[systemd-devel] Too little information is shown when system enters emergency mode

Tue Oct 23 08:09:10 PDT 2012

On Mon, 22.10.12 11:41, Zbigniew Jędrzejewski-Szmek (zbyszek at in.waw.pl) wrote:

> > Please note the version of systemd (v44) in openSUSE doesn't have all
> > the needed bits to always display on the screen why dependency failed
> > (and you end up in emergency mode). This is fixed with systemd 195 which
> > should land in Factory pretty soon.
> As an experiment, I tried the same (add '/dev/sda9 /mnt' to /etc/fstab)
> under v194-138-g20f59e4, i.e. very recent. After rebooting all I see is
> the emergency mode prompt.
> 
> Now the problem is that 'dev-sda9.device' is loaded & inactive(dead).
> This means that it doesn't show up in --failed. So 'systemctl' with
> various options doesn't show what failed in an easy to recognize way.
> 
> OTOH 'journalctl -b' is immensly useful:
> """<red>
> Timed out waiting for device dev-disk-by\x2duuid\x5cx2fdev\x5cx2fsda9.device.
> Dependency failed for /mnt.
> Dependency failed for Local File Systemds.
> ...
> </red>"""
> 
> This is great, and it would be really nice to expose it more. I guess that
> the first change would be to advertise 'journalctl -b' in the emergency
> mode intro.

I added this yesterday, it is included in 195.

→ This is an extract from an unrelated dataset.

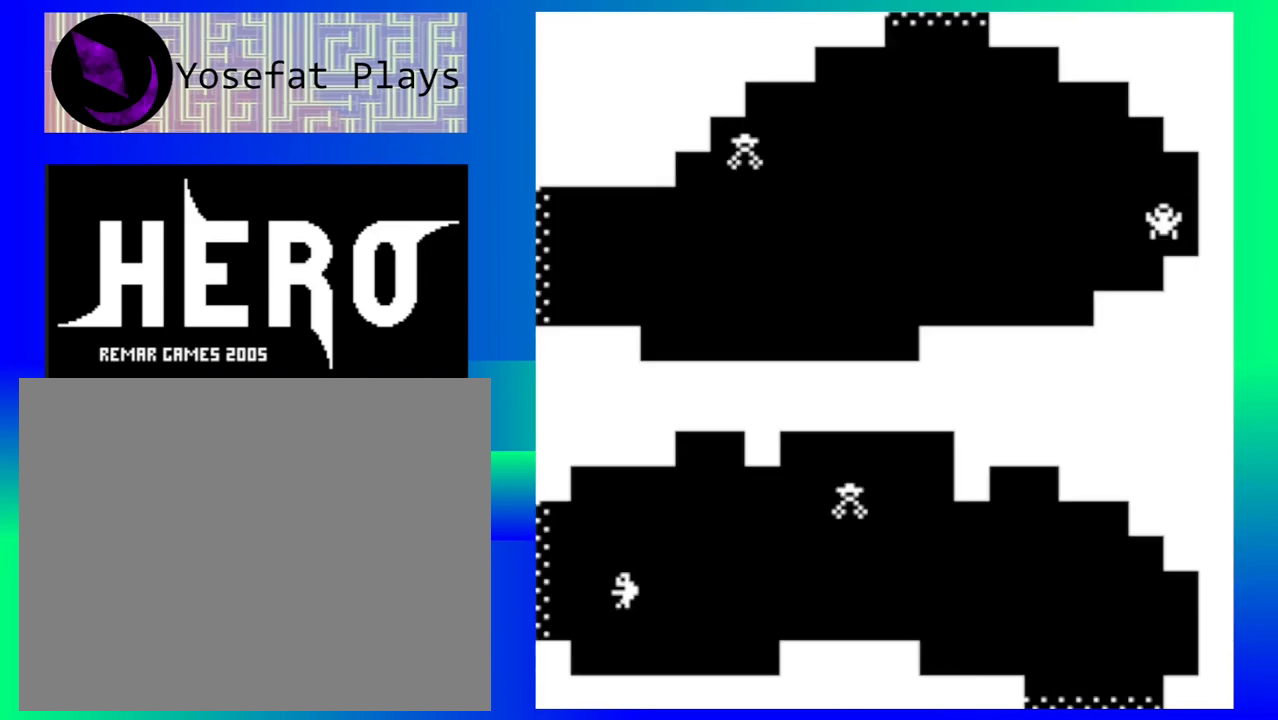
{"buttons": [], "events": []}
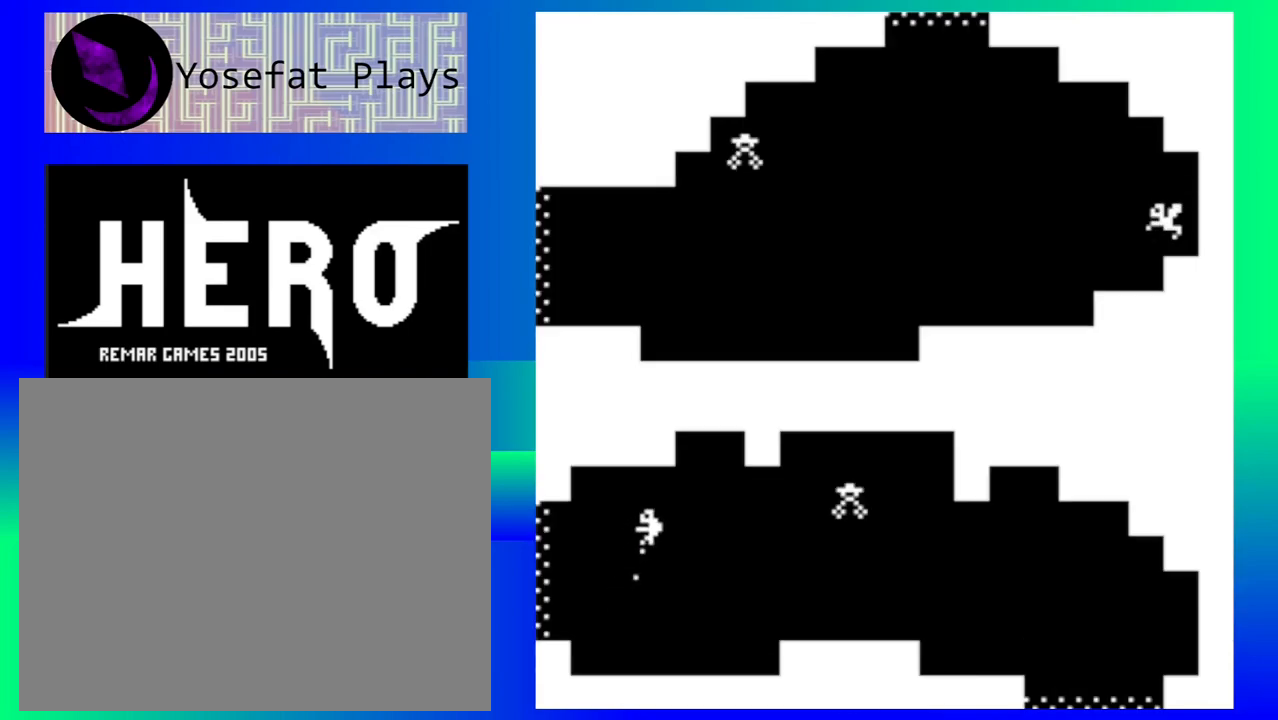
{"buttons": [], "events": [[67, "B", "down"], [133, "B", "up"], [233, "B", "down"], [333, "B", "up"], [417, "B", "down"], [500, "B", "up"]]}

> Would be nice to also un-eescape the device name: "Timed out waiting
> for device /dev/sda9" should be much more understandable for the
> non-systemd-knowledgable person than "Timed out waiting for device
> dev-disk-by\x2duuid\x5cx2fdev\x5cx2fsda9.device."

This is a cool idea. Adding the "inverse" of unit_name_mangle(), and
showing that if we have a failure on a unit with no sane description
string and sounds like an awesome idea (though we probably should show
the mangled name as well, dunno, might be useful for proficient folks).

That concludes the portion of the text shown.